# My sick lil gauges, pics inside!!!



## PatScottAKA99XE (Apr 30, 2002)

Carbon fiber mount










Serious oil sender hook-up










Go to my site for more info "whats new"page and "project page"


----------



## Guest (May 17, 2002)

does that company make a tachometer thats like that and around the same size?


----------



## PatScottAKA99XE (Apr 30, 2002)

zeroviper, they have 3 models of that type, 2 are 5" and one is 3-3/4". Check out the website. www.autometer.com. My gauges are Pro-Comp Ultra-Lite


----------



## barnoun (May 7, 2002)

PatScottAKA99XE said:


> *...My gauges are Pro-Comp Ultra-Lite *


Top of the line I see. Nice


----------



## XtremE (Apr 30, 2002)

so they r are up and working?


----------



## PatScottAKA99XE (Apr 30, 2002)

XtremE,

All but the water temp gauge.

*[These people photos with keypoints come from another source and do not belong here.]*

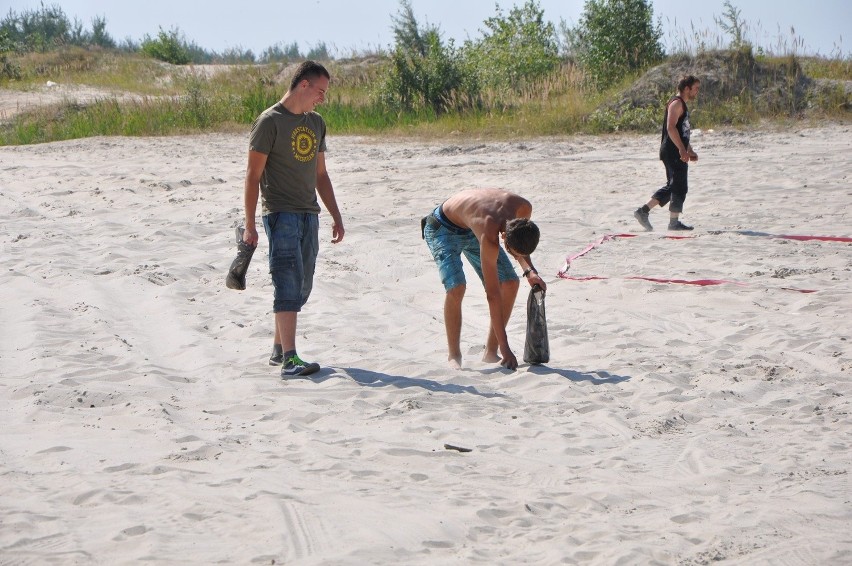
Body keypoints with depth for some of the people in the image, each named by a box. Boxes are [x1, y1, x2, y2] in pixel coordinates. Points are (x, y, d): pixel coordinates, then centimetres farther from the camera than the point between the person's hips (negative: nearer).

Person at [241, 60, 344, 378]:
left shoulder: (316, 123, 16)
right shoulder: (270, 121, -7)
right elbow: (253, 174, -8)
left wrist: (336, 216, 17)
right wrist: (249, 225, -12)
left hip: (309, 215, 7)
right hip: (281, 214, -7)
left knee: (302, 287, 9)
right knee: (289, 285, -14)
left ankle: (278, 349, 21)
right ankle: (289, 359, -17)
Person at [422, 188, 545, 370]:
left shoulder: (524, 208, -27)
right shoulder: (489, 237, -43)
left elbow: (520, 243, -1)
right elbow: (493, 295, -39)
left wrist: (529, 271, -21)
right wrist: (506, 349, -37)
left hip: (471, 229, 7)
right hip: (443, 228, -7)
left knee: (511, 283, -5)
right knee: (456, 288, -28)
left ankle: (491, 352, 5)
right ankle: (454, 356, -10)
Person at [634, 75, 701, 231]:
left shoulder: (682, 105, 21)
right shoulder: (676, 103, -12)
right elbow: (671, 127, -23)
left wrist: (690, 151, 25)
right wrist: (682, 149, -27)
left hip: (677, 152, 10)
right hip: (673, 152, -10)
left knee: (672, 186, 13)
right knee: (679, 187, -5)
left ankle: (643, 211, 13)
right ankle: (674, 222, 1)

I am having a hard time finding a good spot to put the Autometer temp sender in my cooling sytem.


----------



## Guest (May 18, 2002)

where can you buy them at? and how much were yours?


----------



## PatScottAKA99XE (Apr 30, 2002)

zeroviper,
I got mine at www.summitracing.com I spent almost $200 just for the gauges alone.


----------